Work required:
Please return all lines from the records below that include the string "edited".

Saved entries:
--
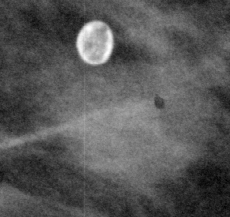
Cropped region of a digitized screen-film mammogram centred on a radiologist-marked abnormality, left breast, MLO view.
- Marked abnormality: mass, shape oval, margins microlobulated; BI-RADS assessment category 4; pathology (as recorded): malignant.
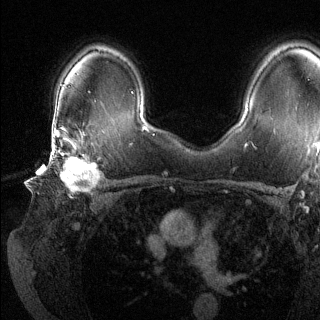
Breast MRI (dynamic contrast-enhanced), one axial slice; slice 93 of 144 in the series (ordered by position); dynamic contrast-enhanced series, time point 2 of 6 at this slice position (early post-contrast); 1.5 T; TE 1.6 ms, TR 4.6 ms; 320 × 320 image matrix, field of view 300 × 300 mm. Female patient.
Annotated regions visible in this slice (semi-automatic segmentation, software-assisted and operator-edited):
- enhancing-tissue mask used for the functional tumour volume (all voxels passing the contrast-enhancement thresholds inside the analysis volume; usually the tumour): box from (x=49, y=135) to (x=100, y=195) px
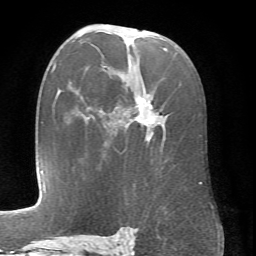
Breast MRI (dynamic contrast-enhanced), one axial slice. Position 42 of 66 along the scan axis. Cropped to one breast. Dynamic contrast-enhanced series, time point 2 of 6 at this slice position (early post-contrast). 1.5 T. TE 4.1 ms, TR 8.4 ms. 2.4 mm slice thickness. 256 × 256 image matrix, field of view 170 × 170 mm. Female patient.
Annotated regions visible in this slice (semi-automatic segmentation, software-assisted and operator-edited):
- enhancing-tissue mask used for the functional tumour volume (all voxels passing the contrast-enhancement thresholds inside the analysis volume; usually the tumour): box from (x=115, y=48) to (x=202, y=183) px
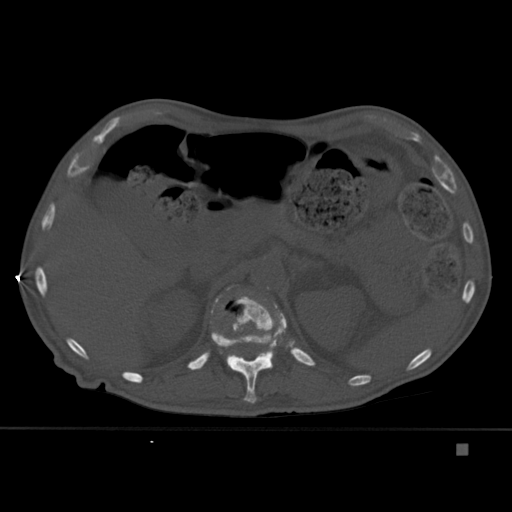
CT including the spine, one axial slice; bone window (W 1800 / L 400 HU); 1.5 mm slice thickness; 512 × 512 image matrix. Patient: male, 75 years. From the clinical record (not read from this slice): primary cancer: prostate.
Annotated regions visible in this slice (semi-automatically segmented with operator editing):
- L1 vertebra: bounding box [x1, y1, x2, y2] px = [212, 286, 268, 362]
- T12 vertebra: [210, 295, 287, 404]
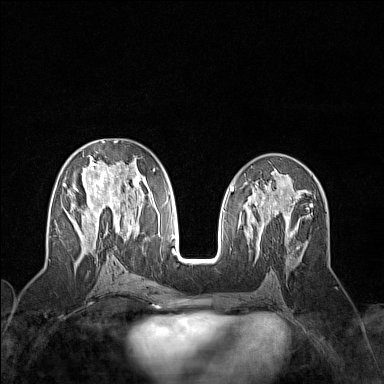
Breast MRI (dynamic contrast-enhanced), one axial slice; dynamic contrast-enhanced series, time point 2 of 7 at this slice position (early post-contrast); 1.5 T; TE 1.8 ms, TR 5 ms; 1 mm slice thickness; 384 × 384 image matrix, field of view 300 × 300 mm. Female patient.
Outlined on this slice (semi-automatically segmented with operator editing):
- enhancing-tissue mask used for the functional tumour volume (all voxels passing the contrast-enhancement thresholds inside the analysis volume; usually the tumour): bounding box <63,141,159,258> (left, top, right, bottom; pixels)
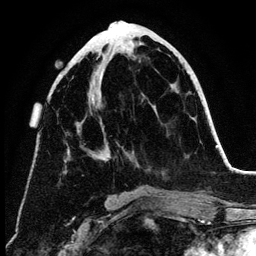
Breast MRI (dynamic contrast-enhanced), one axial slice. Position 56 of 134 along the scan axis. Cropped to one breast. Dynamic contrast-enhanced series, time point 2 of 6 at this slice position (early post-contrast). 3 T. TE 4.2 ms, TR 7.9 ms. 256 × 256 image matrix. Female patient.
Structures marked on this image (semi-automatic segmentation, software-assisted and operator-edited):
- enhancing-tissue mask used for the functional tumour volume (all voxels passing the contrast-enhancement thresholds inside the analysis volume; usually the tumour): box from (x=64, y=56) to (x=108, y=161) px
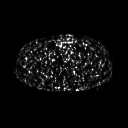
FDG PET of an extremity soft-tissue mass (from a PET/CT study), one axial slice; slice 267 of 267 in the series (ordered by position); 3.27 mm slice thickness; 128 × 128 image matrix, field of view 500 × 500 mm. Male patient, age 27 years. Case-level facts recorded for this patient, not image findings: histological type: extraskeletal osteosarcoma; grade: high; site of the primary tumour: left adductur.
Outlined on this slice (expert contour drawn on MRI and transferred to this co-registered scan by the dataset authors):
- gross tumour volume (mass): bounding box <76,49,96,74> (left, top, right, bottom; pixels)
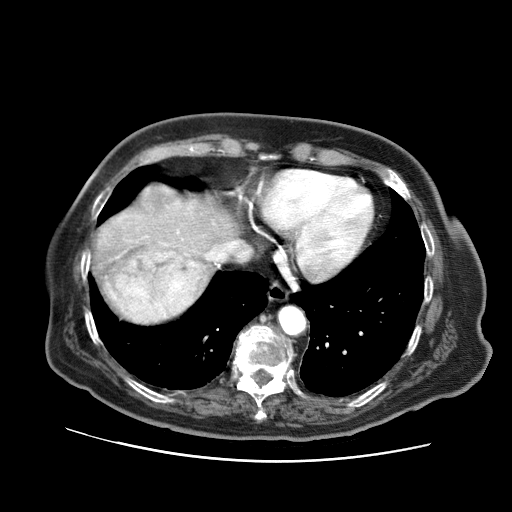
Contrast-enhanced abdominal CT (liver protocol), one axial slice. Slice 60 of 73 in the series (ordered by position). Reconstruction kernel STANDARD. Soft-tissue window (W 400 / L 40 HU). 512 × 512 image matrix. From the clinical record (not read from this slice): diagnosis: hepatocellular carcinoma (patient treated with transarterial chemoembolisation; whether this scan precedes or follows treatment is not stated here); TNM stage (as recorded): Stage-I; Child-Pugh class: A; tumour differentiation: well differentiated; tumour nodularity: uninodular.
Outlined on this slice (semi-automatically segmented with operator editing):
- abdominal aorta: bounding box (x1, y1, x2, y2) in pixels: (280, 306, 305, 334)
- liver parenchyma outside the tumour (the mass and vessels are separate outlines, so this box may not span the whole liver): (90, 185, 236, 316)
- mass: (107, 247, 207, 324)
- portal vein: (164, 230, 216, 260)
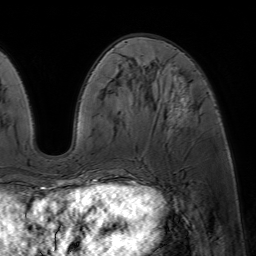
Breast MRI (dynamic contrast-enhanced), one axial slice; position 22 of 64 along the scan axis; cropped to one breast; dynamic contrast-enhanced series, time point 2 of 7 at this slice position (early post-contrast); 1.5 T; TE 4.6 ms, TR 7.2 ms; 2.5 mm slice thickness; 256 × 256 image matrix, field of view 230 × 230 mm. Female patient.
Outlined on this slice (semi-automatic segmentation, software-assisted and operator-edited):
- enhancing-tissue mask used for the functional tumour volume (all voxels passing the contrast-enhancement thresholds inside the analysis volume; usually the tumour): bounding box <78,84,188,188> (left, top, right, bottom; pixels)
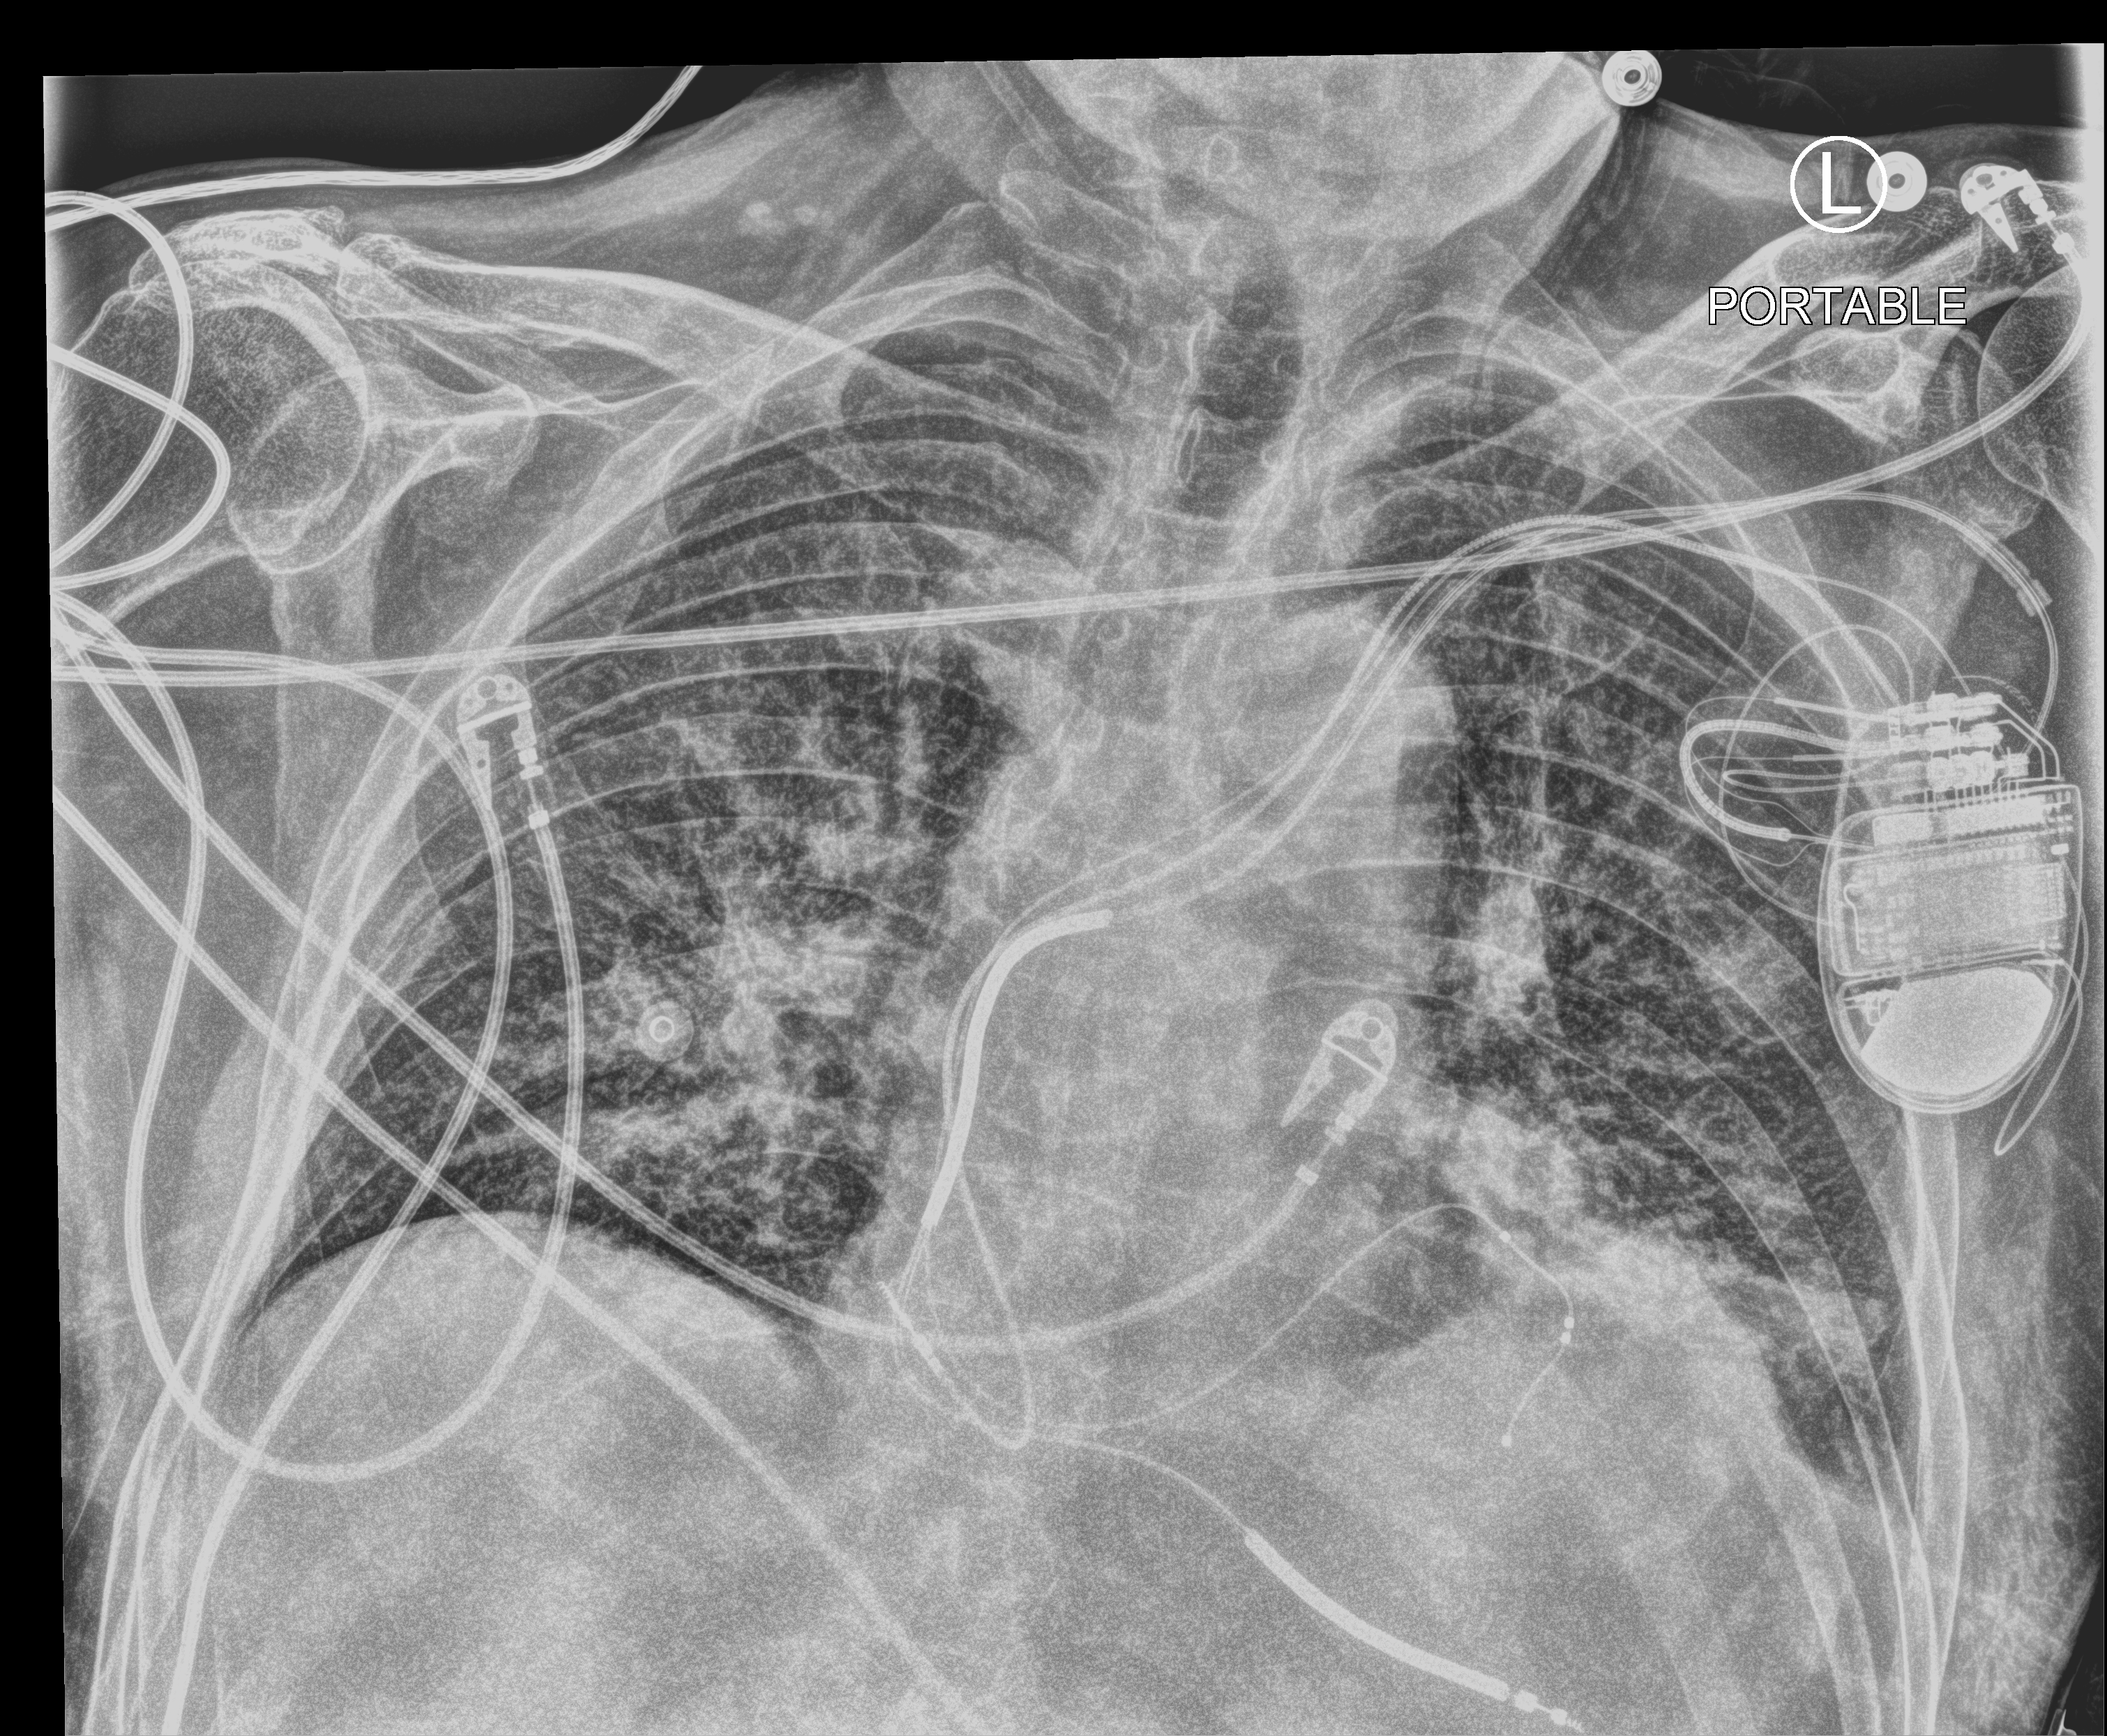
Portable chest radiograph. Male patient hospitalised with COVID-19, age 75–90 years.
From the hospital-stay record, not from the radiograph (when in the stay this image was taken is not recorded):
- mechanically ventilated during this hospital stay: no
- admitted to intensive care during this hospital stay: no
--
Reply to the task:
Annotated regions visible in this slice (semi-automatic segmentation, software-assisted and operator-edited):
Annotated regions visible in this slice (semi-automatic segmentation, software-assisted and operator-edited):
Structures marked on this image (semi-automatic segmentation, software-assisted and operator-edited):
Outlined on this slice (semi-automatic segmentation, software-assisted and operator-edited):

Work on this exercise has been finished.